Introduction and Notations
--------------------------

Dataset
"""""""

Starting from here, we assume that :math:`\mathcal D = \{(x^{(i)}, y^{(i)}\}_{i=1}^N`
is the dataset such that:

.. math::

   \forall i \in \{1, \ldots, N\} : x^{(i)} \in \mathbb R^n \text{ and } y^{(i)} \in \mathbb R^m.

Let :math:`\mathcal N` denote the neural net function:

.. math::

   \mathcal N : \mathbb R^n \to \mathbb R^m : x \mapsto \mathcal N(x).

For :math:`X \in \mathbb R^{\ell \times n}` a matrix of samples (each row is a
sample in :math:`\mathcal D`), we naturally extend :math:`\mathcal N` such that:

.. math::

   \mathcal N(X) = [\mathcal N(X_i)]_{i=1}^\ell \in \mathbb R^{\ell \times m}.

Neural Stack
""""""""""""

A linear neural network (LNN for short, also called neural stack, see
:class:`bgd.nn.NeuralStack`) is a composition of a list of layers. Let's denote
the number of layers by :math:`K \in \mathbb N^*`. For :math:`k \in \{1, \ldots, K\}`,
the :math:`k` th layer is denoted by :math:`\Lambda^{(k)}` such that:

.. math::

   \Lambda^{(k)}_{\theta^{(k)}} : \mathbb R^{n^{(k-1)}} \to \mathbb R^{n^{(k)}},

where :math:`\theta^{(k)}` denotes the parameters of layer :math:`k` and is a
tensor or rank :math:`r^{(k)} \in \mathbb N` (0 if non-parametrized layer) and
dimension :math:`\delta^{(k)} \in \mathbb {N^*}^{r^{(k)}}` such that:

.. math::

   \theta^{(k)} \in \mathbb R^{\delta^{(k)}} := \mathbb R^{\prod_{i=1}^{r^{(k)}}\delta^{(k)}_i},

:math:`n^{(j)}` denotes the dimension of the (tensor) output of the :math:`j` th layer.
For sake of notation, we also introduce :math:`n^{(0)} = n`.

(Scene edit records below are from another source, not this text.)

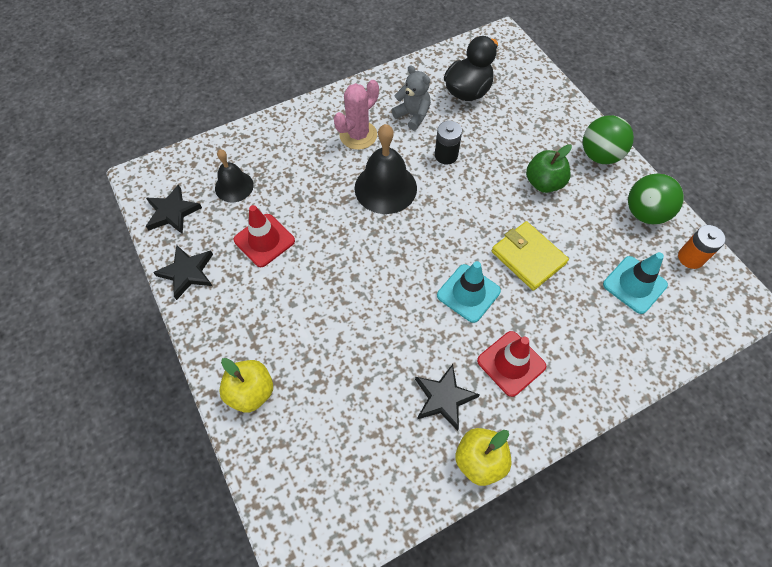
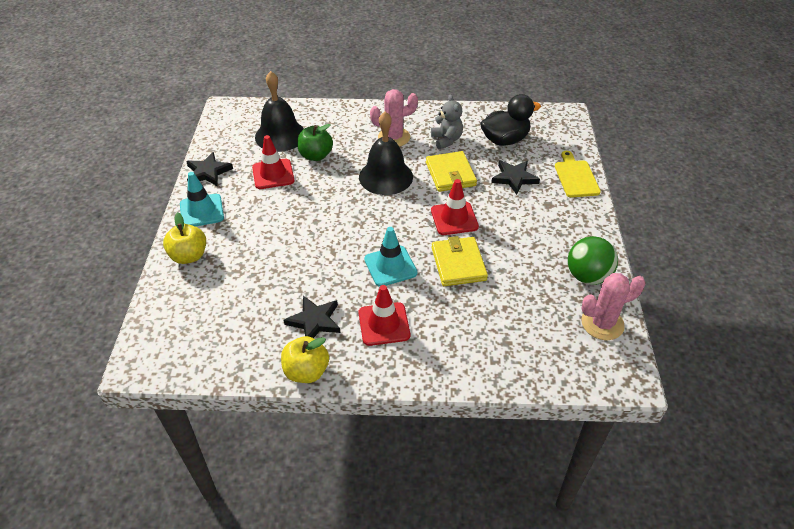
camera: 30 degrees right, 15 degrees down
(172, 212) = (228, 135): black star -> black star (514, 178)
(234, 186) = (280, 135): black bell -> black bell, size x1.63
(446, 155) = (450, 174): black battery -> yellow wallet
(487, 206) = (454, 218): none -> red traffic cone
(543, 183) = (515, 221): green apple -> green apple (316, 155)
(560, 106) = (576, 177): none -> yellow cutting board
(599, 155) = (581, 222): green ball -> none
(634, 285) = (533, 320): turquoise traffic cone -> turquoise traffic cone (201, 211)
(690, 258) = (602, 323): orange battery -> pink cactus

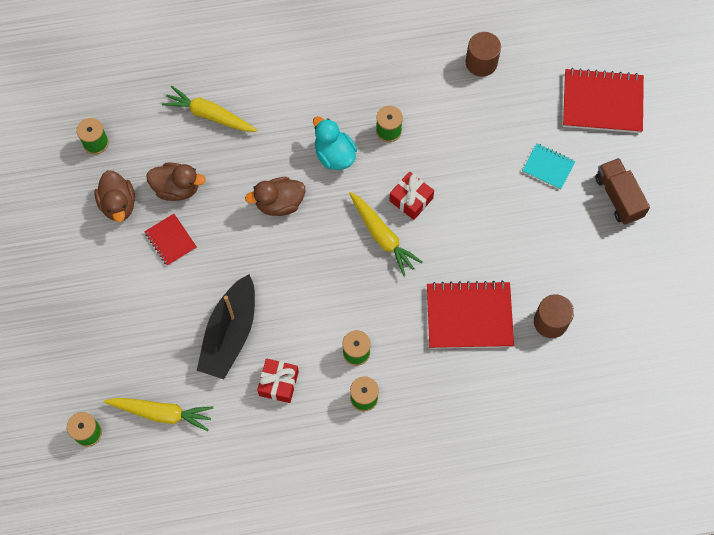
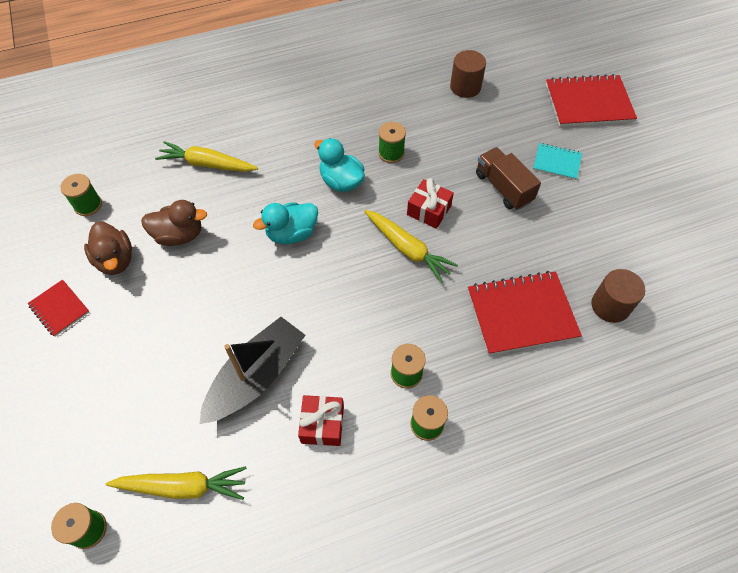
camera: 10 degrees left, 10 degrees down
(170, 240) = (177, 287): red notebook -> red notebook (59, 309)
(230, 334) = (256, 377): black boat -> black boat turned 150 degrees counterclockwise
(279, 203) = (292, 233): brown duck -> turquoise duck
(618, 197) = (634, 178): brown truck -> brown truck (503, 187)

The neural net is therefore defined as the composition of all the layers:

.. math::

   \mathcal N(X) := \Big(\bigcirc_{k=1}^K\Lambda_{\theta^{(k)}}^{(k)}\Big)(X),

where the composition must be read :math:`\Lambda^{(K)}_{\theta^{(k)}} \circ \ldots \circ \Lambda^{(1)}_{\theta^{(1)}}`
so that dimensions stay consistent.

Miscelanous Notations
"""""""""""""""""""""

We also write :math:`X \in \mathbb R^{\ell \times n}` for a batch input of the LNN.

For sake of convenience, for :math:`k \in \{1, \ldots, K\}`, we write:
:math:`X^{(k)} := \Lambda_{\theta^{(k)}}^{(k)}(X^{(k-1)})` and :math:`X^{(0)} := X`.

For :math:`X` a rank :math:`n` tensor and :math:`\sigma \in \mathfrak S_n` a permutation on
:math:`n` elements, we introduce the following notation:

.. math::

   \pi_\sigma X := \pi_\sigma(X) := [X_{\sigma\alpha}]_\alpha,

an extension of the transposition of matrices: if :math:`\sigma = \tau_{i,j}`, then
:math:`\pi_\sigma X` is still a rank :math:`n` tensor but whose indices :math:`i`
and :math:`j` have been swapped.

Cost Function
"""""""""""""

A cost function (or *loss function* which is equivalent) is a function:

.. math::

   L : \mathbb R^{m} \times \mathbb R^m \to \mathbb R^+ : (y, \hat y) \mapsto L(y, \hat y)

that represents the error between ground truth :math:`y` and estimation :math:`\hat y = \mathcal N(x)`.
The training phase will attempt to reach the minimum of the loss :math:`L` by adapting the
parameters of each layer.

We introduce the notation:

.. math::

   \mathcal L : \mathbb R^{\ell \times n} \to \mathbb R^+ : X \mapsto L(\mathbf y, \mathcal N(X))

for the loss computed on samples of the dataset :math:`\mathcal D` where :math:`\mathbf y`
is the label vector associated to samples :math:`X` (i.e. :math:`\mathbf y = [y^{(i_j)}]_{j=1}^\ell`
for :math:`i_j \in \{1, \ldots, N\}` such that :math:`X = [x^{(i_j)}]_{j=1}^\ell`).

The list of loss functions implemented in BGD can be found in the :mod:`bgd.cost`.